When the case was revealed, the entire German press and his political opponents opened fire on the mayor.

"A right-wing think tank financed by Orbán bought the independent (!) Palmer! The MCC represents anti-refugee and homophobic values, instead of developing humanity and solidarity and common solutions, they want to divide Europe. With his performance in Hungary, the mayor of Tübingen is pleasing the far right." This is how anti-Hungarian sentiments swirl in the German press.

Palmer explains, no, he will not meet the Hungarian Prime Minister. His three-day trip to Hungary serves the exchange of partnership ideas and dialogue, for example strengthening the sister-city relationship between Unterjesingen in Tübingen and Iklad in Pest County. But no one denies that he is actually looking for the political family that would accept him.

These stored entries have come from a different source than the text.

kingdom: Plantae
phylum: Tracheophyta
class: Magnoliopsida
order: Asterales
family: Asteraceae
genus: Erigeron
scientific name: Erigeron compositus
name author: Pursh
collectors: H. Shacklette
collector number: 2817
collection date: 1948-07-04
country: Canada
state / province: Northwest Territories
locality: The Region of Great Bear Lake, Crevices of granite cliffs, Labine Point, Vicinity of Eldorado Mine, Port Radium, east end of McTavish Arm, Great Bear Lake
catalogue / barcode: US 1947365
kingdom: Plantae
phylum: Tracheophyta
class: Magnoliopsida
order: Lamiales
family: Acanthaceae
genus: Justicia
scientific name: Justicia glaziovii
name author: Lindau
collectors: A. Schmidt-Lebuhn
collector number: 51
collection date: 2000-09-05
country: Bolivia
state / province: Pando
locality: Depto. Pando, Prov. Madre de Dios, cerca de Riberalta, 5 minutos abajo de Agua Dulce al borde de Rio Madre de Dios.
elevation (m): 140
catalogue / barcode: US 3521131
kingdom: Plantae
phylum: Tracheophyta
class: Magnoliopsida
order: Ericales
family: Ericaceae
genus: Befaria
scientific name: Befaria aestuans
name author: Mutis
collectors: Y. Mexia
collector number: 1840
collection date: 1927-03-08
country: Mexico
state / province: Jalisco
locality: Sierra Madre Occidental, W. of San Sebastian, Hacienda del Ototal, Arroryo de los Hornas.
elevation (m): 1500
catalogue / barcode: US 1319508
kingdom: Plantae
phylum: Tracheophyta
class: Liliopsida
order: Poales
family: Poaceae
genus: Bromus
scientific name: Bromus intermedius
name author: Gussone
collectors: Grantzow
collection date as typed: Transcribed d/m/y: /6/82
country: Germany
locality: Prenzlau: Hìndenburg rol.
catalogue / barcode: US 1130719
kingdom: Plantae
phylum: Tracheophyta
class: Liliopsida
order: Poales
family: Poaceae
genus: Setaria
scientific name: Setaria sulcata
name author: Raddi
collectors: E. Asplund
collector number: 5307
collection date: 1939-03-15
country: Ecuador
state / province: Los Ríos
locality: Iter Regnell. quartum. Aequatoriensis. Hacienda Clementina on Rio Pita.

Palmer explains that, after receiving the invitation, he sought the expert opinion of a renowned professor from Tübingen about the inviting party, and the professor recommended that he accept it.

Now the professor also explains himself because he confused the Mathias Corvinus Collegium with the Corvinus University.

I don't know which is more embarrassing, this current mea culpa, or the confusion between the two institutions. Because it can be seen from the latter how thorough knowledge even the competent Germans have about the conditions in Hungary.

Boris Palmer's story is also a good way to see what opinion formation and freedom of independent decision are like in the Western world of liberal democracy, what happens to those who deviate from the mainstream and party directives, how character assassination works. All of this is déjà vu for us, because it bears an eerie resemblance to the world that we, here on the eastern side of Europe, once bitterly experienced.